As a standard in music, "Auld Lang Syne" has since been recorded many times, in every conceivable style, by many artists, both well-known and obscure. The first commercial recording was probably that of Frank C. Stanley, who recorded the song in 1910 (which can be heard above). In late 1999 an instrumental rendition by the American saxophonist Kenny G reached No. 7 on the Billboard Hot 100 upon release as a single. At the time of charting it was the oldest-written song to make the Hot 100 charts. Kenny G's recording incorporates an audio collage of sound bites taken from throughout 20th century history.

===Live and broadcast===
- 1929: Guy Lombardo and His Royal Canadians performed it on New Year's Eve for decades until at least 1977: The introduction to Lombardo's 1947 Decca Records version is played in Times Square every New Year's immediately following the dropping of the ball.
- 1980: Auld Lang Syne was the last song to be marched to by the Rhodesian Light Infantry in its final military parade before the regiment was disbanded.
- 1997: On 30 June, the day before Hong Kong was handed over from the United Kingdom to the People's Republic of China, the tune was played by the silver and pipe bands from the Royal Hong Kong Police Force, at the departure of Hong Kong's 28th and last British Governor, Chris Patten, from his official residence, Government House, Hong Kong. It was also later played in the British Farewell Ceremony later that night when the last British troops of the Black Watch marched away from the Tamar, Hong Kong site.
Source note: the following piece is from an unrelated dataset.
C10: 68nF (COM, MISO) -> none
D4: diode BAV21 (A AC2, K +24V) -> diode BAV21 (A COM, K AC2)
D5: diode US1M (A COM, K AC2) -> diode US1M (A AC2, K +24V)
- 2004: On 31 March, the tune was sung by the attendees after the unfurling of a banner to mark the closure of the old Singapore National Library at Stamford Road.
- 2009: On 30 November (Saint Andrew's Day) students and staff at the University of Glasgow sang it in 41 languages simultaneously.
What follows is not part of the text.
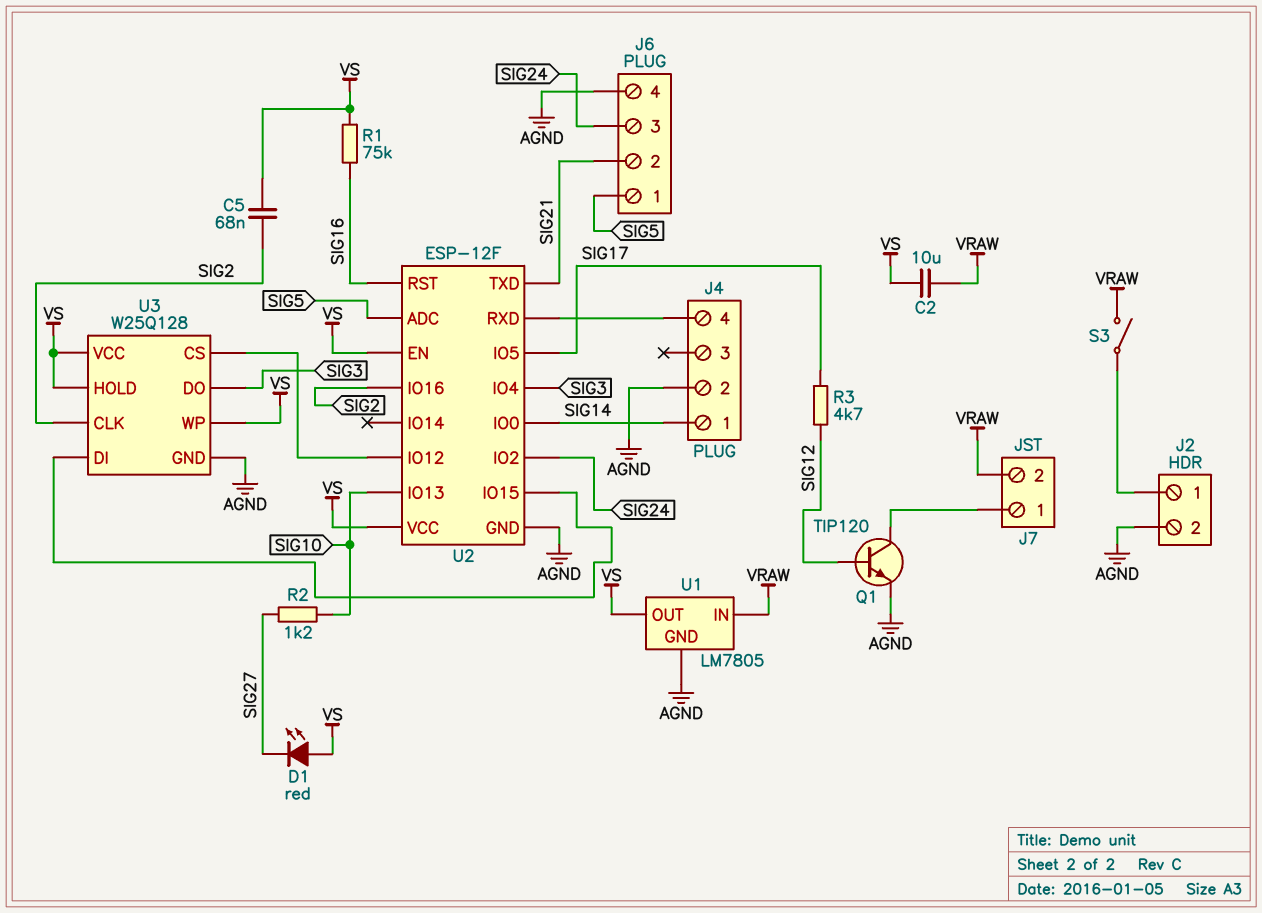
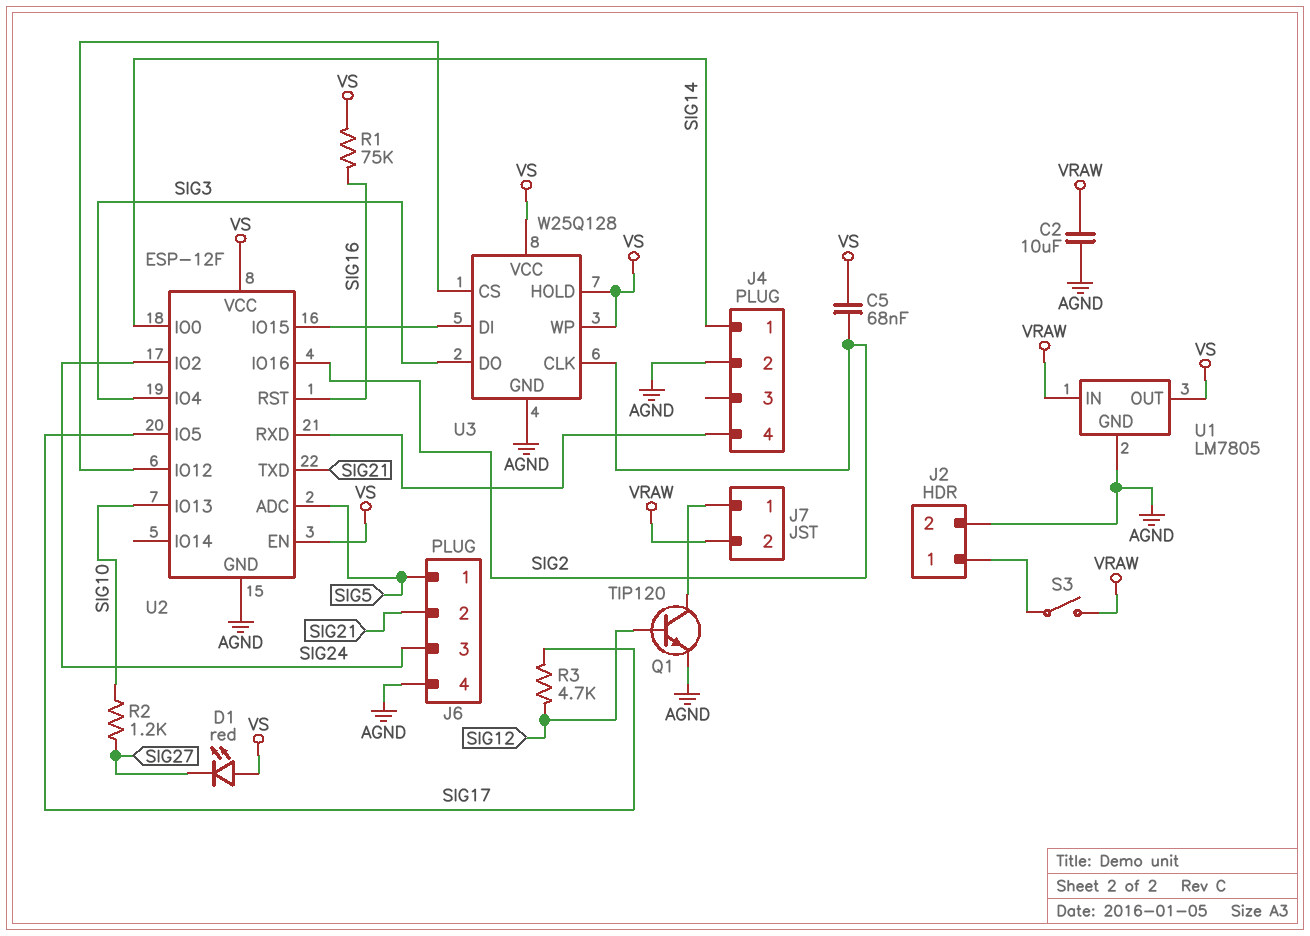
C2: 10uF (VRAW, VS) -> 10uF (AGND, VRAW)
- 2015: On 25 March it was performed by a bagpiper from the Singapore Police Force's Gurkha Contingent Pipes and Drums Platoon at The Istana as a form of respect to former prime minister of Singapore Lee Kuan Yew during his state funeral.
- 2020: On 29 January it was sung by some members of the European Parliament when the Brexit withdrawal agreement was passed, ending the UK's membership in the European Union, finalised two days later on 31 January.
- 2022: On 20 February, at 21:40 CST, it was sung in Mandarin Chinese to mark the end of the 2022 Winter Olympics closing ceremony.